(Material to process Opens)

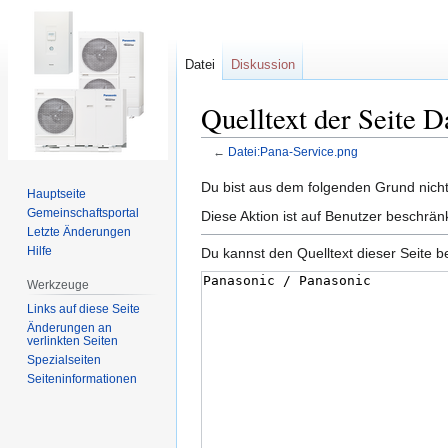
Datei
Diskussion
Quelltext der Seite 
←
Datei:Pana-Service.png
Zur
Zur
Du bist aus dem folgenden Grund nicht 
Hauptseite
Navigation
Suche
Gemeinschafts­portal
Diese Aktion ist auf Benutzer beschrä
springen
springen
Letzte Änderungen
Hilfe
Du kannst den Quelltext dieser Seite b
Werkzeuge
Links auf diese Seite
Änderungen an
verlinkten Seiten
Spezialseiten
Seiten­informationen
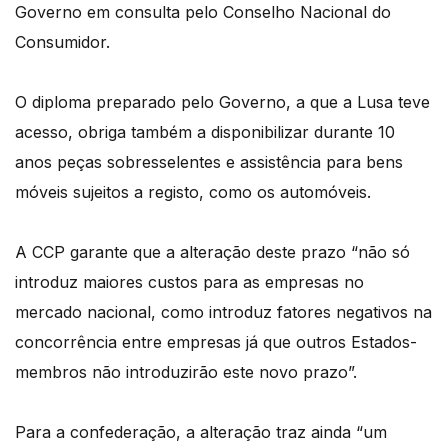
Governo em consulta pelo Conselho Nacional do
Consumidor.
O diploma preparado pelo Governo, a que a Lusa teve
acesso, obriga também a disponibilizar durante 10
anos peças sobresselentes e assistência para bens
móveis sujeitos a registo, como os automóveis.
A CCP garante que a alteração deste prazo “não só
introduz maiores custos para as empresas no
mercado nacional, como introduz fatores negativos na
concorrência entre empresas já que outros Estados-
membros não introduzirão este novo prazo”.
Para a confederação, a alteração traz ainda “um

(Material to process Closes)

What to work on: What is needed is an exact copy of the entries above, with no images in it.

Task response:
Datei
Diskussion
Quelltext der Seite 
←
Datei:Pana-Service.png
Zur
Zur
Du bist aus dem folgenden Grund nicht 
Hauptseite
Navigation
Suche
Gemeinschafts­portal
Diese Aktion ist auf Benutzer beschrä
springen
springen
Letzte Änderungen
Hilfe
Du kannst den Quelltext dieser Seite b
Werkzeuge
Links auf diese Seite
Änderungen an
verlinkten Seiten
Spezialseiten
Seiten­informationen
Governo em consulta pelo Conselho Nacional do
Consumidor.
O diploma preparado pelo Governo, a que a Lusa teve
acesso, obriga também a disponibilizar durante 10
anos peças sobresselentes e assistência para bens
móveis sujeitos a registo, como os automóveis.
A CCP garante que a alteração deste prazo “não só
introduz maiores custos para as empresas no
mercado nacional, como introduz fatores negativos na
concorrência entre empresas já que outros Estados-
membros não introduzirão este novo prazo”.
Para a confederação, a alteração traz ainda “um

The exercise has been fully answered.